Among the records, find the lines that hold the string "default" and return them.
* * * * * * *
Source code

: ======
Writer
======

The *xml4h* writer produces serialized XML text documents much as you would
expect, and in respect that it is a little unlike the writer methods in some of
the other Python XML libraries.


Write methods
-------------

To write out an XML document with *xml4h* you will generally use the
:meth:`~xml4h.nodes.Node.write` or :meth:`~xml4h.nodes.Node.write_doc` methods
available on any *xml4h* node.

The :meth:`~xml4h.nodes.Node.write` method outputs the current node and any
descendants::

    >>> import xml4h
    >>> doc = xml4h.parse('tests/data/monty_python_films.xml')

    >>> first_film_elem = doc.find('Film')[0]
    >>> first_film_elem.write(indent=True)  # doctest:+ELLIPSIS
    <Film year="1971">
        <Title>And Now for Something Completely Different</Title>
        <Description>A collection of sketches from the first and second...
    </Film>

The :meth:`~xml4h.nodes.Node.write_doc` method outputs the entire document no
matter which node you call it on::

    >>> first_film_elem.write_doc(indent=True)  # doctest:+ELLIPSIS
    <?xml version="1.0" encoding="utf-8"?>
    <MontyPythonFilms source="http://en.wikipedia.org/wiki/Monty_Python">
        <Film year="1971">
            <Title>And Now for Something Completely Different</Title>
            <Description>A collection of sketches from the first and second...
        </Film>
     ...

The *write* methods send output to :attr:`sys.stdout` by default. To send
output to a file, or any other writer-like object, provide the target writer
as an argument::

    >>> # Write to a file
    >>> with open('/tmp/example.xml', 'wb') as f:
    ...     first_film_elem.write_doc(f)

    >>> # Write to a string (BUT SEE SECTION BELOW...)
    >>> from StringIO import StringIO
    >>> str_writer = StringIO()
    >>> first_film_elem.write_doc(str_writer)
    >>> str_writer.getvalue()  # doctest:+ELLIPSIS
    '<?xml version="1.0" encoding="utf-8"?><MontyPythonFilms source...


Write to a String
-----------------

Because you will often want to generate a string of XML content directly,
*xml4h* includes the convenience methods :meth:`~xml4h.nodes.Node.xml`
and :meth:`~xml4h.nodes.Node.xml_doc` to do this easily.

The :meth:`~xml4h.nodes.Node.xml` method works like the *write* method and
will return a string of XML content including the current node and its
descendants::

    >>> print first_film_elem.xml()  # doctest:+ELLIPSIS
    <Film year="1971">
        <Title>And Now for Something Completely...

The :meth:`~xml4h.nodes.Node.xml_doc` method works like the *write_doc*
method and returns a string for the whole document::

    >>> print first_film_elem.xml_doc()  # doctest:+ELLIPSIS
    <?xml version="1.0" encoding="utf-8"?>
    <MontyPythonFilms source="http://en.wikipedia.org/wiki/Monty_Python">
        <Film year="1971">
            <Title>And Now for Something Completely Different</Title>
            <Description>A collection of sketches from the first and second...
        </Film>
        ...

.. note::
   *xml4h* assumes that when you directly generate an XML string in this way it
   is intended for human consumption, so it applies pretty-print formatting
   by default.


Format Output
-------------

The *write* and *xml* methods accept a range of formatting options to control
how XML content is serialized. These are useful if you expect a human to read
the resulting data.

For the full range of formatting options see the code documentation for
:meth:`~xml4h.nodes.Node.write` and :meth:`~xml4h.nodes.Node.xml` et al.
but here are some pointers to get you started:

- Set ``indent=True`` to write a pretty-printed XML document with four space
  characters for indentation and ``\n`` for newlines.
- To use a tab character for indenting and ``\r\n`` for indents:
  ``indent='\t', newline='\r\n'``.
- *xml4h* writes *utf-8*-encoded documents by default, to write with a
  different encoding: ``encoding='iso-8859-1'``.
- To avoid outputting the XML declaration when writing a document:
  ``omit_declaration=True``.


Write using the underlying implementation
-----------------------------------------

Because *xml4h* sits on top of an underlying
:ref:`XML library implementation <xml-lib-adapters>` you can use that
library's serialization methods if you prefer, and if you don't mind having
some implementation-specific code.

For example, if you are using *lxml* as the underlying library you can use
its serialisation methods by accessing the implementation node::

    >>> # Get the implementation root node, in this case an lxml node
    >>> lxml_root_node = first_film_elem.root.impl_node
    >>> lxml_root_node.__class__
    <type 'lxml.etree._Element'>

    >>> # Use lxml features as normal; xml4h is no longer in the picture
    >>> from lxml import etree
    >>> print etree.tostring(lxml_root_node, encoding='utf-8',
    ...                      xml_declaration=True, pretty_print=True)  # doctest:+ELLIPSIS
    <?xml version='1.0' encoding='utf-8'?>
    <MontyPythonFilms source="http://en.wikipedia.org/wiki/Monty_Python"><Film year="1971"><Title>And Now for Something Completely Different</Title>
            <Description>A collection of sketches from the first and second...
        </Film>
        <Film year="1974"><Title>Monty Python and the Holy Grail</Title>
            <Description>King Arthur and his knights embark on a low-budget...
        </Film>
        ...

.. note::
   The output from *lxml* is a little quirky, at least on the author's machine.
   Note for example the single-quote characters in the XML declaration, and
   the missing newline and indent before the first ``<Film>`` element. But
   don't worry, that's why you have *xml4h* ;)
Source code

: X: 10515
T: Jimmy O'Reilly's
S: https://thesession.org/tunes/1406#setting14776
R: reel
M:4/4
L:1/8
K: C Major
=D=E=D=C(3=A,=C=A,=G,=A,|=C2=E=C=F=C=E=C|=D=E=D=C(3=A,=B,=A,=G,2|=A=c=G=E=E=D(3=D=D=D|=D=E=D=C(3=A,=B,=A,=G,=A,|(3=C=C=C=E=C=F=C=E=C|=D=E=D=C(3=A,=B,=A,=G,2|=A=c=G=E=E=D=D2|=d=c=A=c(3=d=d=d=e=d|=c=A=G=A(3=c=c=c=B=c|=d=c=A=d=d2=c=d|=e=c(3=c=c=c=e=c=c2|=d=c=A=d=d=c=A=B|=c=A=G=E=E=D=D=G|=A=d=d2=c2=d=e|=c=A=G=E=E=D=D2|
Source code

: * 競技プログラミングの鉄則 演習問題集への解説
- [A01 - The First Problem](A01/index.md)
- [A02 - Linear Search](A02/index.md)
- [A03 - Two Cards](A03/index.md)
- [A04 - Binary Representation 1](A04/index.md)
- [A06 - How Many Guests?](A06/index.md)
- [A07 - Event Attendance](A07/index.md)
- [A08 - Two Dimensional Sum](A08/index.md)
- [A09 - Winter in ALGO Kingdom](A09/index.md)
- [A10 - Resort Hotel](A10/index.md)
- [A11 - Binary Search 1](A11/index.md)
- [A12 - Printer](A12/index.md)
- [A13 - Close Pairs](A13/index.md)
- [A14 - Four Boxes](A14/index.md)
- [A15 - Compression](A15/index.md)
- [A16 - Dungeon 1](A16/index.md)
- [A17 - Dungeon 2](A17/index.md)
* * * * * * *
■ THE COMPLETED TASK
The *write* methods send output to :attr:`sys.stdout` by default. To send
   by default.
- *xml4h* writes *utf-8*-encoded documents by default, to write with a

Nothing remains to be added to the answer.